Simone Spinola (Genoa, 1497 - Genoa, 3 October 1569) was the 66th Doge of the Republic of Genoa.

== Biography ==
Born in Genoa in a period around 1497, Simone Spinola was member of the noble Spinola family of the Luccoli branch and adhered to that nobility considered "old" and opposed to the "new" one. A skilled merchant, in Antwerp and in the County of Flanders, he made his fortune while maintaining economic and state relations with Genoa. And in certain years he returned to the Genoese republic where, among other positions, he held the position of consul.

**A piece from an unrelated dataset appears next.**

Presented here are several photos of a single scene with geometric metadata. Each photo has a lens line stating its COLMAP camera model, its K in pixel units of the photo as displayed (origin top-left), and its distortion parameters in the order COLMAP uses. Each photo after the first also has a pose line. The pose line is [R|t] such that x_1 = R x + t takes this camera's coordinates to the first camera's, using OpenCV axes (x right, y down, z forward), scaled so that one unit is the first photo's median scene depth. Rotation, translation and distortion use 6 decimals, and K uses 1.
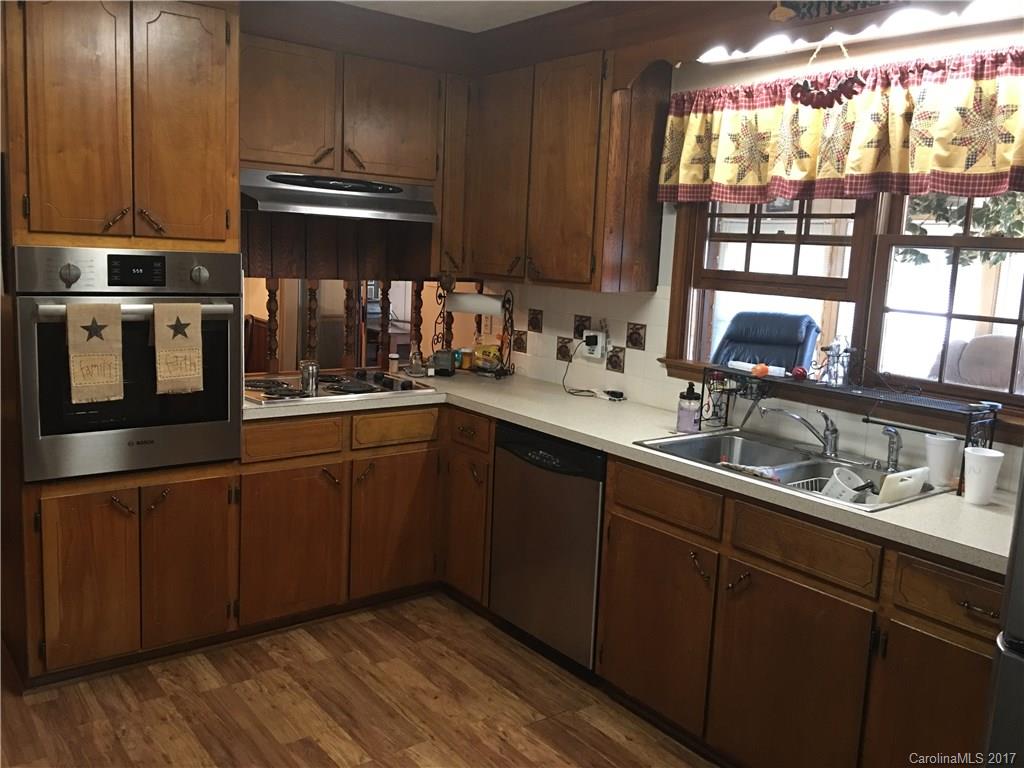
lens RADIAL K [[870.3, 0, 512.0], [0, 870.3, 384.0], [0, 0, 1]] dist [0.035478, -0.008264]
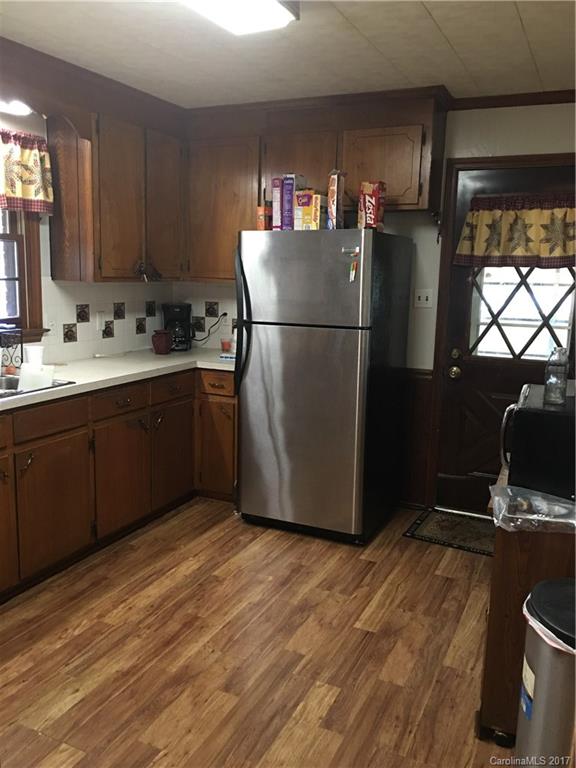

Without ever neglecting his interests in Flanders where he periodically went, he received the position of ambassador to Genoa from the Senate in the papal court of Pope Pius V during 1566.

Returning to the Genoese capital in 1567, Simone Spinola, on 15 October that year, was elected by the Grand Council new Doge of the Republic of Genoa, the twenty-first since the biennial reform and the sixty-sixth in republican history.

The benevolent efforts that led to a reconciliation of the relations between the Genoese republic and its colony of Corsica are mentioned in the annals of the main and relevant facts of its stave. He had not yet completed his mandate when, suddenly, Doge Spinola died in Genoa on 3 October 1569. The body was buried in the mausoleum of the chapel of Santa Caterina da Siena inside the no longer existing church of San Domenico.